Funcionou assim nos anos 60 e 80. Hoje não corremos esse risco. Mas a
queda livre na recessão sempre pode trazer surpresas. Ou, como bem
ilustrou recentemente o investidor Luis Stuhlberger, principal gestor de
recursos do país: em se tratando de Brasil, há sempre o risco de
aparecer um alçapão no fundo do poço — e de descobrirmos que o problema é
ainda maior.
É da natureza dos empresários apostar que o futuro será melhor — caso contrário, ninguém faria nada, e todo o dinheiro ficaria parado na renda fixa. Mas a economia brasileira tem desafiado a capacidade de gestão de crises em quase todas as áreas.
No setor automotivo, por exemplo, a consultoria GO Associados, de São
Paulo, projeta uma redução de 18% na venda de carros em 2016, após o
recuo de 25% observado em 2015. Os pátios lotados são uma prova
contundente.
“Já estamos num momento difícil.
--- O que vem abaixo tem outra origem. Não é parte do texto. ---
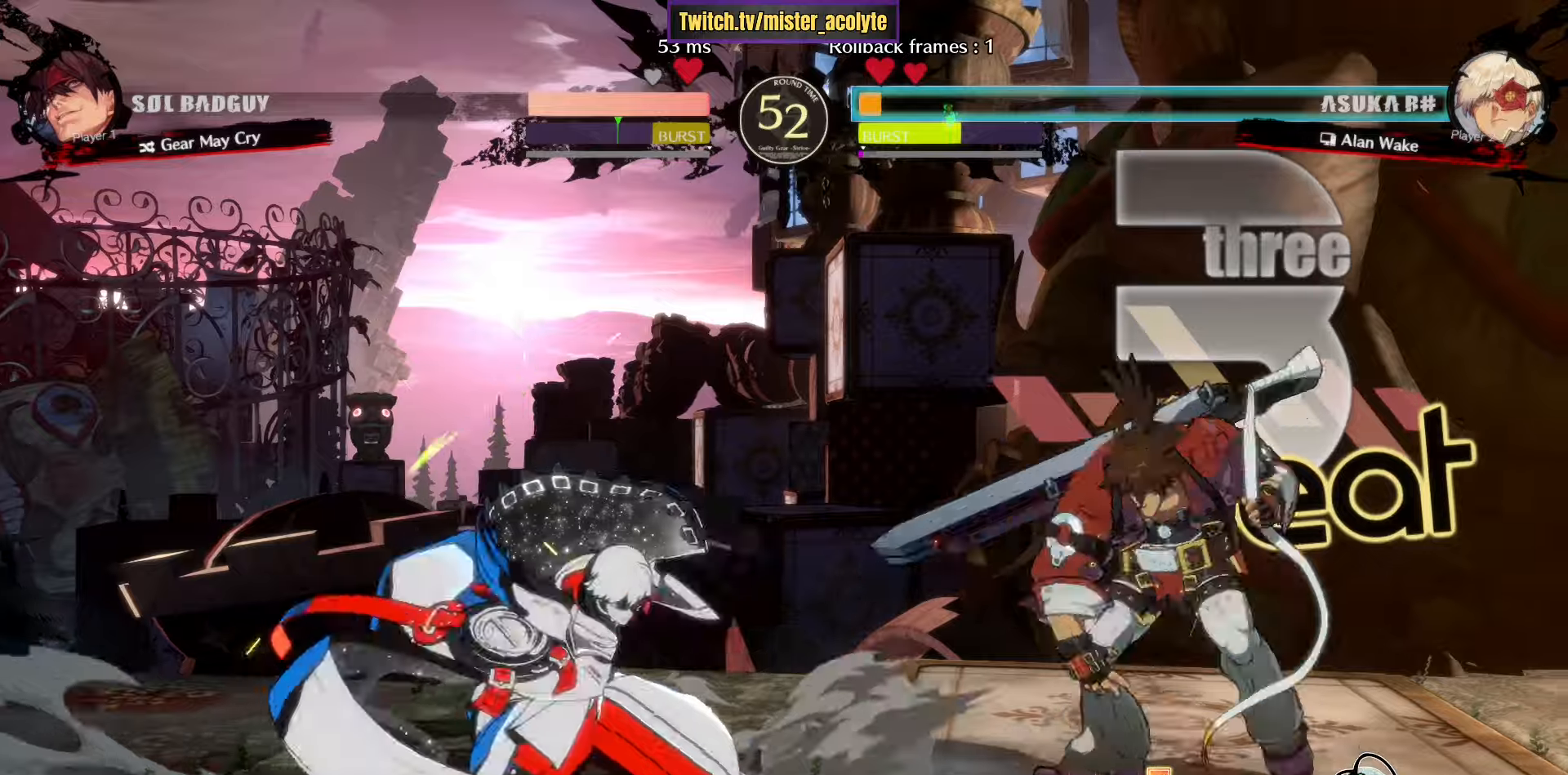
{"buttons": ["CROSS"], "left_stick": "left", "events": [[34, "left_stick", "up-right"], [100, "CROSS", "down"], [117, "left_stick", "center"], [217, "CROSS", "up"], [284, "left_stick", "left"], [367, "CROSS", "down"]]}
Se ficar pior do que isso, será uma
situação de calamidade”, diz o português Carlos Gomes, presidente para o
Brasil e para a América Latina do grupo francês PSA, dono das marcas de
automóveis Peugeot e Citroën. “E ninguém nunca está pronto para
calamidades.”
A empresa acumula prejuízos no Brasil desde 2013 e não vê
tão cedo um horizonte de lucro por aqui.
O varejo vive o pior revés em anos. O grupo holandês C&A anunciou no
fim de fevereiro o fechamento de 12 das 280 lojas que tem aqui. Segundo
a Confederação Nacional do Comércio, o número de lojas de rua fechadas
no país em 2015 chegou a 95 000. Por baixo, 400 000 pessoas perderam o
emprego apenas no encerramento desses negócios.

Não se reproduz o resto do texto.